4th Director of the Technical University of Munich
- In office 1880–1889
- Preceded by: August von Kluckhohn [de]
- Succeeded by: Karl Haushofer

1st Director of the Polytechnische Schule München
- In office 1868–1874
- Preceded by: Position established
- Succeeded by: Wilhelm von Beetz

Personal details
- Born: 28 November 1818 Arzberg, Kingdom of Bavaria
- Died: 3 August 1894 (aged 75) Feldafing, German Empire
- Education: Nuremberg Polytechnic School Ludwig-Maximilians-Universität München

= Karl Maximilian von Bauernfeind =

German geodesist and civil engineer

Karl Maximilian von Bauernfeind (28 November 1818 – 3 August 1894) was a German geodesist and civil engineer.

== Education ==
At the age of 18, Bauernfeind studied under Georg Ohm at the Polytechnic School in Nuremberg. Two years later, he studied mathematics and physics at the Ludwig-Maximilians-Universität München and passed the state examination in 1841.

== Career ==
After gaining practical experience as an engineer during the construction of the Ludwig South-North Railway, he became associate professor of geodesy at the Königlich polytechnischen Schule in Munich in 1846 and full professor in 1851.

In 1846, Bauernfeind presented a new revision of the theory of bridge vaults, which remained authoritative for a long time. Five years later, he invented the prismatic cross (including the Bauernfeind prism), a device that soon became a valuable tool for geodesists because of its accuracy.

In 1856, his Elemente der Vermessungskunde (Elements of Surveying) was published, which became the standard work of this young science for decades.

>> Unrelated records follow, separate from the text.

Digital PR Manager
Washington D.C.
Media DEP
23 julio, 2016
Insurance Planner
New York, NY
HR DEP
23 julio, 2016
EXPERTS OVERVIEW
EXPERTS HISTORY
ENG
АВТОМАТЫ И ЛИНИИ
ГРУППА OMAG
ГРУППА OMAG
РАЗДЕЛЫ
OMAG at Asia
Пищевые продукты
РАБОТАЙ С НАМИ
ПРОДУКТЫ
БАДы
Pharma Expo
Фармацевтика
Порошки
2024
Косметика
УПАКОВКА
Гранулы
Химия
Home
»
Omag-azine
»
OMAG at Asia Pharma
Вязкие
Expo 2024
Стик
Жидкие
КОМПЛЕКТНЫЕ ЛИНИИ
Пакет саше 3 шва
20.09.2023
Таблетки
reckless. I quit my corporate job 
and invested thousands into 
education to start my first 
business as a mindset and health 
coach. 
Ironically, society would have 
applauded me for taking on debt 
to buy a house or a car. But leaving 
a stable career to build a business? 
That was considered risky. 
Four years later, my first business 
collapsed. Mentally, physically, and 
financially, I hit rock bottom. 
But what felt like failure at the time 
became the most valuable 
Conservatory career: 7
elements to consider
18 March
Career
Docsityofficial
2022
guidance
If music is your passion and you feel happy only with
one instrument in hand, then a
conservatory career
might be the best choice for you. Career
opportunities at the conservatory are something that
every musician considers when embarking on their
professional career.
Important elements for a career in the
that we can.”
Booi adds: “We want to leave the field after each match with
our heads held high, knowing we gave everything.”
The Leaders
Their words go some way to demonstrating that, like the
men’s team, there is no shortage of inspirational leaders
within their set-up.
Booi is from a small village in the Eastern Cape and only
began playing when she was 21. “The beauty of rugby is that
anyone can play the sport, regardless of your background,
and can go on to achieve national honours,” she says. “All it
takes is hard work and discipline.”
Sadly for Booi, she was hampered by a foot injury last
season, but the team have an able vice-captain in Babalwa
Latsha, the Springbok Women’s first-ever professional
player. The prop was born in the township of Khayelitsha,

In 1857, he undertook barometric height measurements in the Alps; this was the first time that the influence of the thermal radiation of the earth's surface was clearly recognized. In 1864, he made a detailed study of atmospheric refraction.

In 1865, he became an associate member of the Bavarian Academy of Sciences and in 1870 was accepted as a full member. In 1873, he was elected a member of the German National Academy of Sciences Leopoldina.

From 1868, he was the founding director of the Polytechnischen Schule München, which would later become the Technical University of Munich. There, he shaped geodesy into a scientific discipline. After relinquishing the directorship in 1874, he held this post again from 1880 to 1889.